Legatus Chapter Rechartered in Diocese
The founding members of the Rockford Chapter of Legatus pose with Bishop David Malloy and Legatus spiritual advisor Father David Peck on June 30, shortly after the chapter was rechartered. (Observer photo by Amanda Hudson)
Officers for the Rockford Chapter of Legatus include four who were commissioned at the June 30 event by Bishop David Malloy. Officers are: John and Fran Morrissey, Tony Hyler, Pat Derry, and, not pictured, Mike Hale and Joe and Sue Castrogiovanni. (Observer photo by Amanda Hudson)
By Amanda Hudson, News Editor
July 13, 2015

ROCKFORD—When members of Legatus stand together with the Church in witnessing the Catholic faith, “we stand with Christ,” said Bishop David Malloy to the founding members of the newly rechartered Rockford chapter.

“We’re going to be asked to be faithful witnesses,” he continued in his homily, noting that the world is in need of the truth given by Christ. “Our task is to be faithful, to be joyful … to keep our eyes on Christ. Our task now is to walk with Him.”
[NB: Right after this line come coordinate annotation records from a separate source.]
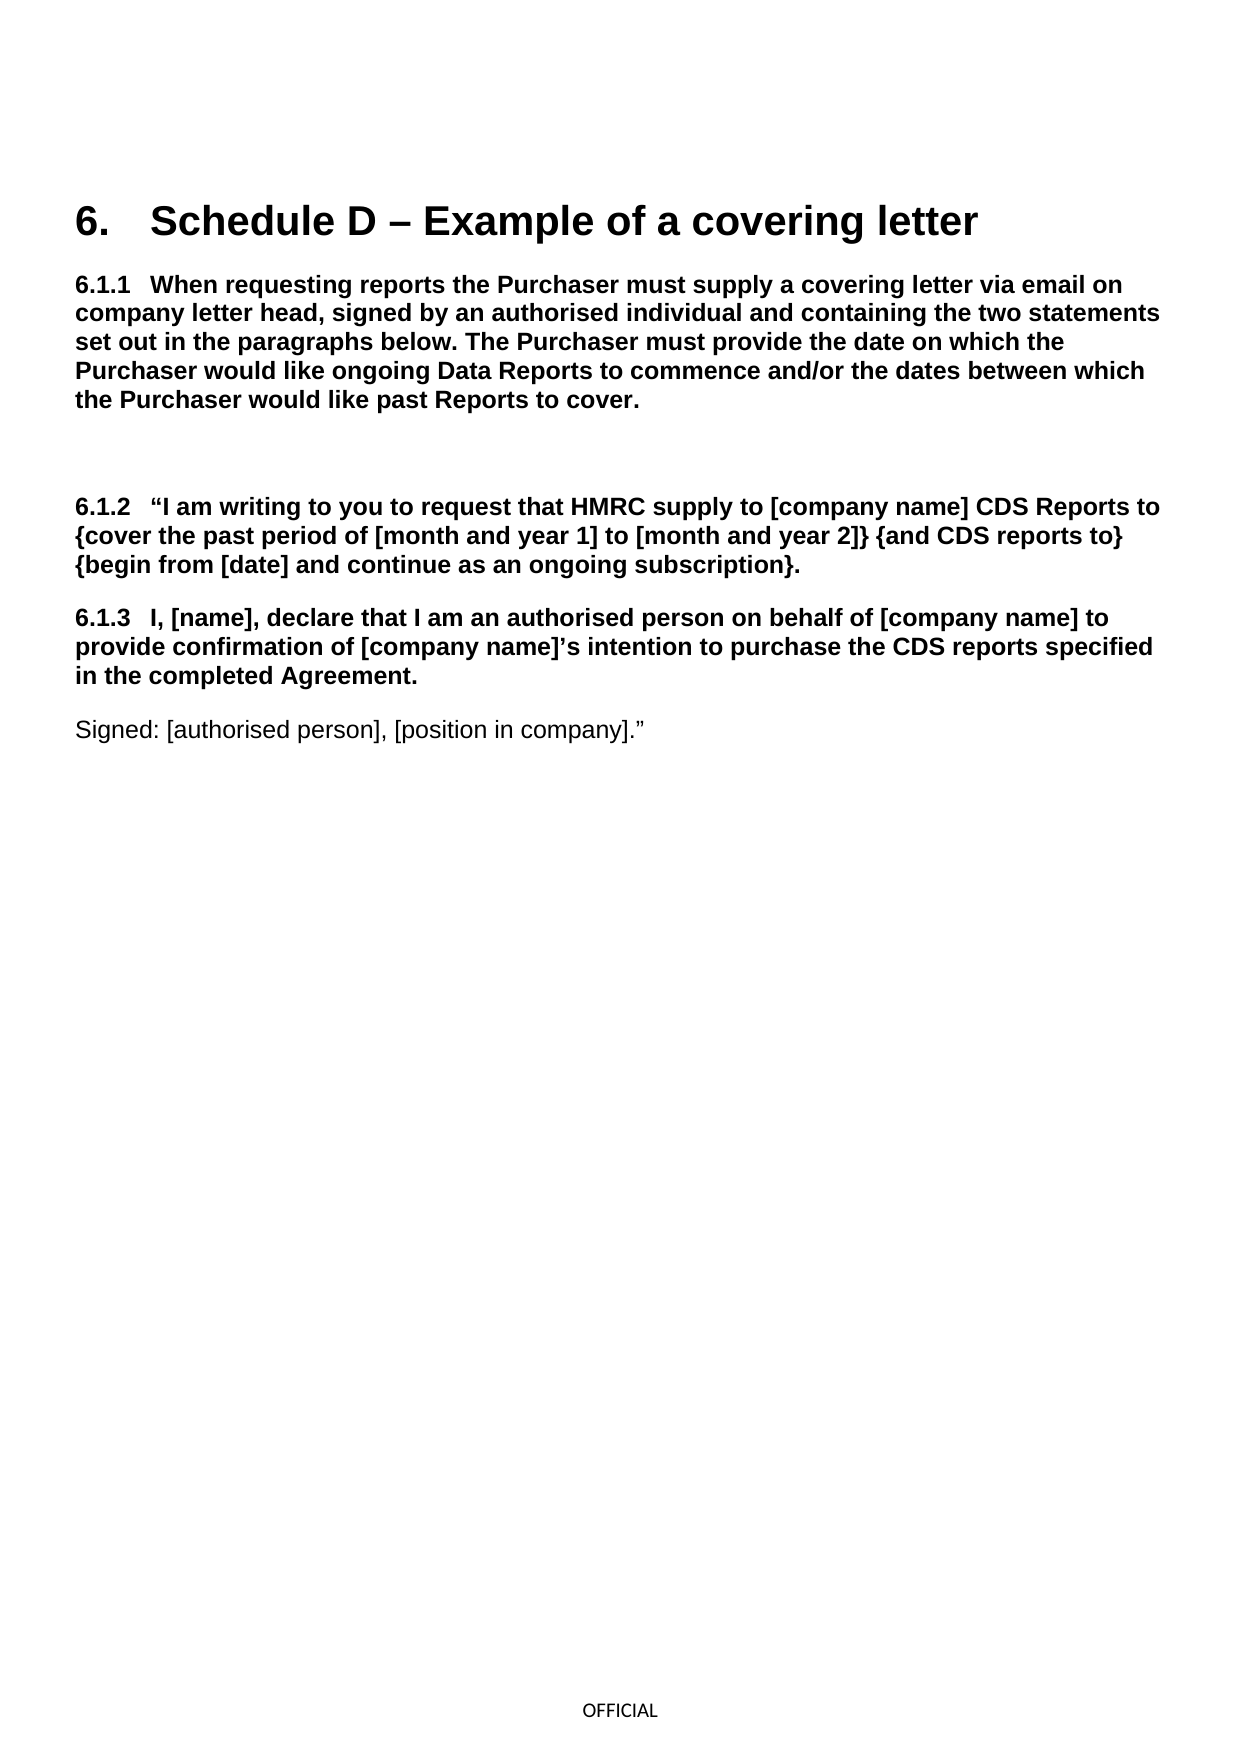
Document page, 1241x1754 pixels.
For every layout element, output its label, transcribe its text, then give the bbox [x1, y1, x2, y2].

subtitle Schedule D – Example of a covering letter [75, 197, 1165, 244]
subtitle When requesting reports the Purchaser must supply a covering letter via email on company letter head, signed by an authorised individual and containing the two statements set out in the paragraphs below. The Purchaser must provide the date on which the Purchaser would like ongoing Data Reports to commence and/or the dates between which the Purchaser would like past Reports to cover. [75, 269, 1165, 413]
subtitle “I am writing to you to request that HMRC supply to [company name] CDS Reports to {cover the past period of [month and year 1] to [month and year 2]} {and CDS reports to} {begin from [date] and continue as an ongoing subscription}. [75, 492, 1165, 578]
subtitle I, [name], declare that I am an authorised person on behalf of [company name] to provide confirmation of [company name]’s intention to purchase the CDS reports specified in the completed Agreement. [75, 603, 1165, 689]
text Signed: [authorised person], [position in company].” [75, 714, 1165, 743]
As an international organization for corporate executives and their spouses, Legatus (which is Latin for “ambassador”) provides an environment for its members to become ambassadors for the Catholic faith. Members include presidents, CEOs, owners and executive vice presidents of sizable businesses.
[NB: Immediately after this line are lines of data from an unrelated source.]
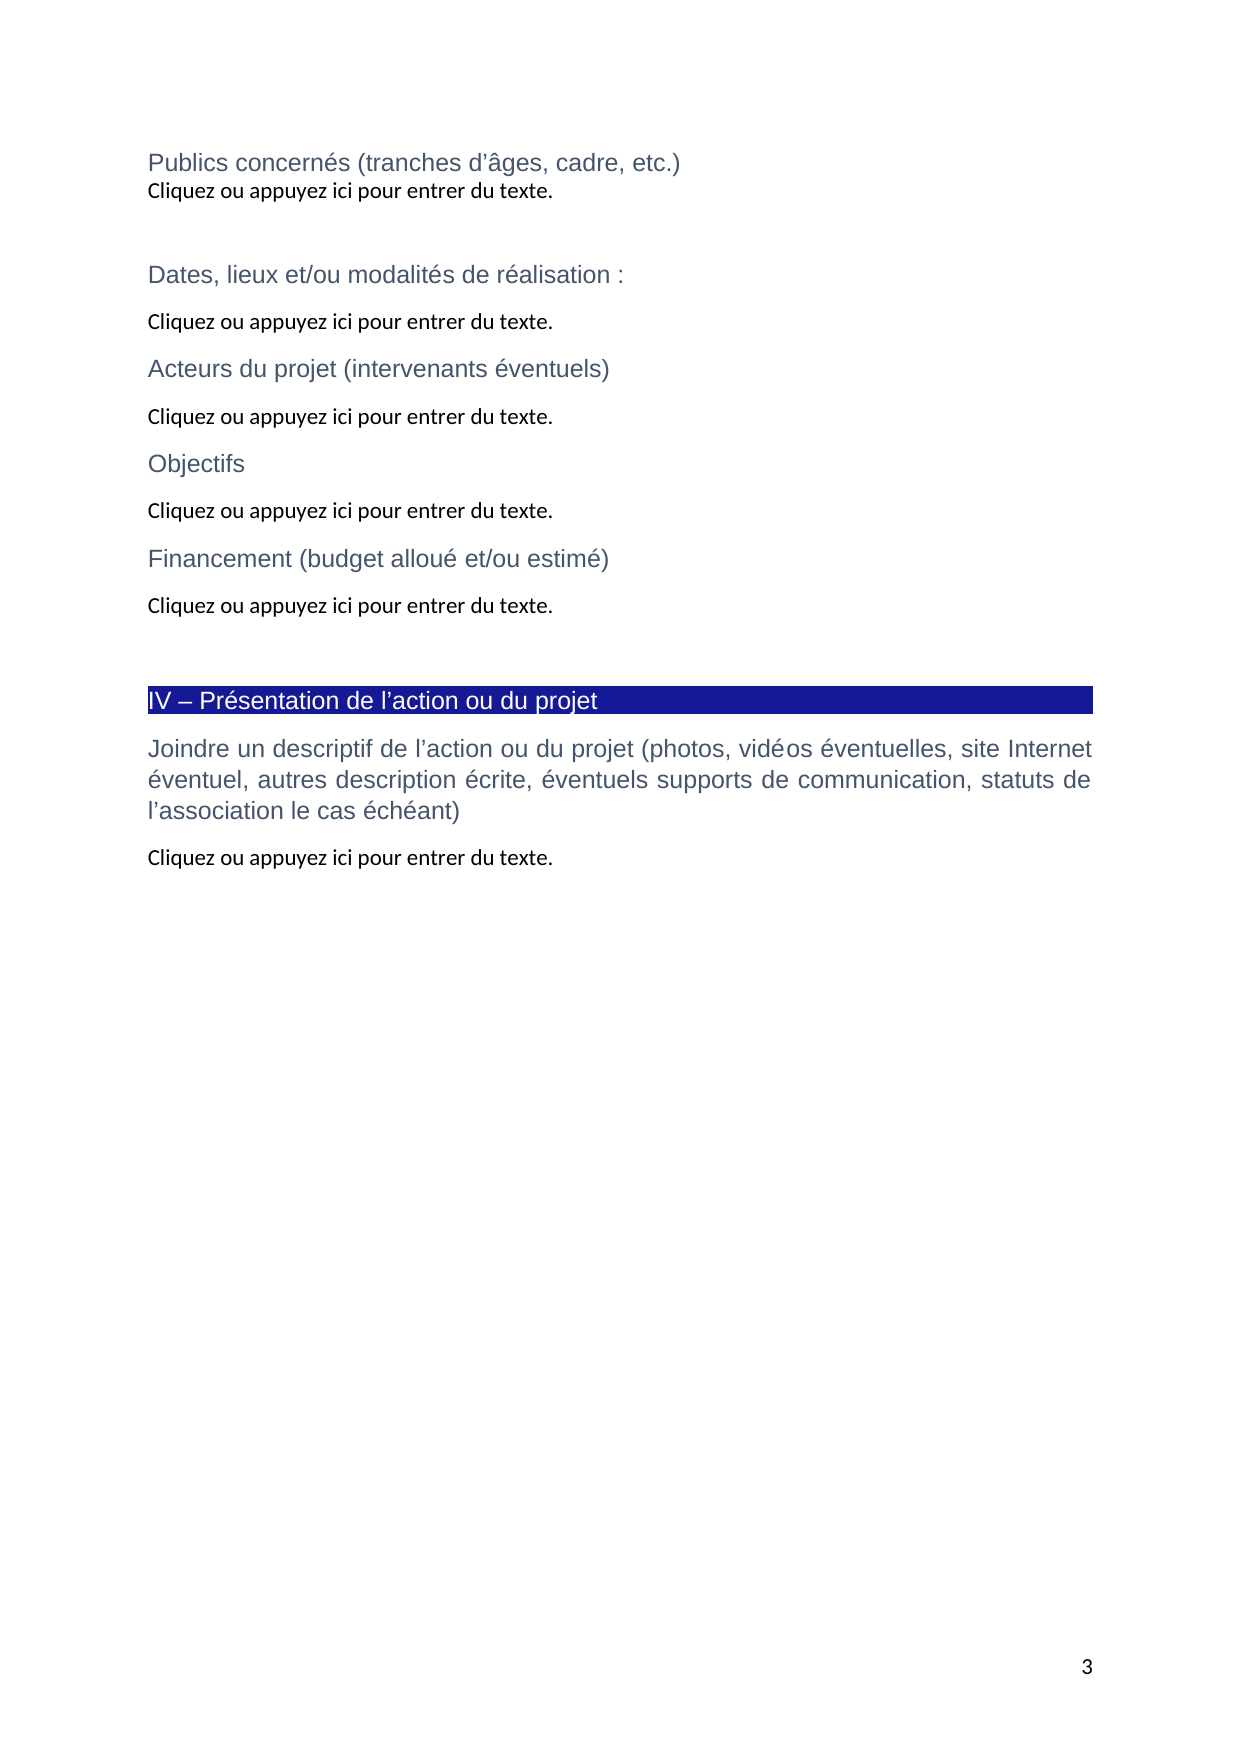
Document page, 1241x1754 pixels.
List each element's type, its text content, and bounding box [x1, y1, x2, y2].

text Cliquez ou appuyez ici pour entrer du texte. [148, 843, 1093, 871]
text Dates, lieux et/ou modalités de réalisation : [148, 260, 1093, 288]
text Publics concernés (tranches d’âges, cadre, etc.) [148, 148, 1093, 176]
text Acteurs du projet (intervenants éventuels) [148, 354, 1093, 383]
text Cliquez ou appuyez ici pour entrer du texte. [148, 497, 1093, 525]
text Cliquez ou appuyez ici pour entrer du texte. [148, 307, 1093, 336]
text Joindre un descriptif de l’action ou du projet (photos, vidéos éventuelles, site Internet éventuel, autres description écrite, éventuels supports de communication, statuts de l’association le cas échéant) [148, 733, 1093, 824]
text Cliquez ou appuyez ici pour entrer du texte. [148, 591, 1093, 619]
text IV – Présentation de l’action ou du projet [148, 686, 1093, 714]
text Objectifs [148, 449, 1093, 478]
text Financement (budget alloué et/ou estimé) [148, 543, 1093, 572]
text Cliquez ou appuyez ici pour entrer du texte. [148, 402, 1093, 430]
text Cliquez ou appuyez ici pour entrer du texte. [148, 176, 1093, 204]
For more information about the Rockford Chapter, contact: Chapter Development Officer, Amy Dillon, 616-717-0060; [email protected]; or Regional Director Nancy Haskell, 949-616-0057; [email protected].

The chartering ceremony and commissioning of officers took place on June 30 at St. Rita Church in Rockford. The evening began with the sacrament of confession and a rosary followed by Mass and the chartering. Festivities then continued at Giovanni’s restaurant where members and guests socialized over dinner. Bishop Malloy spoke at the dinner and later answered members’ questions.

The bishop focused on the need for Catholics, including the laity, “to commit a blatant act of faith” as American society continues to move away from what had been common Judeo-Christian values and worldview.

First of all, he said, is the need “to trust Jesus in a very personal way.” Second is for Catholics “to say what Jesus has told us … the word of truth that will set us free.” He called upon his business leaders audience to make use of opportunities, especially regarding ethics, to witness to their faith.

Bishop Malloy asked them also for their prayers and support for him and for their parishes, saying, “Your willingness to come here (to Legatus) … to be part of this chartering … says that you are saying, ‘I’m willing to live what Christ has told us.’”

Legatus’ Executive Director, John Hunt, spoke briefly.

“All of you are the founders” of the Rockford chapter, he said, calling it a “happy burden.” He noted that their work will determine the impact that Legatus has in the diocese, now and in the future.

Reasons and benefits of Legatus include, he said, the enjoyment of a date-night – a once-a-month get together with one’s spouse; a chance to interact with other senior executives and share the “burdens of leadership;” a means to grow one’s personal faith life; a vehicle for living the new evangelization; and to gain strength even as they and the Catholic Church navigate the various threats to faith.

“There’s work to be done that falls to all of us,” Hunt concluded.

John Morrissey and his wife, Fran, have been the main promoters of the rechartering of the Rockford group, which was initially chartered in 2001. At the dinner, Morrissey called Legatus a support group, and also “an enabling group” to help members “hopefully to become a better businessman.”

Legatus provides “always a positive, upbeat, you-can-do-it” atmosphere, Morrissey said.

“I hope,” he added, “that Legatus is always about … looking for what is right.”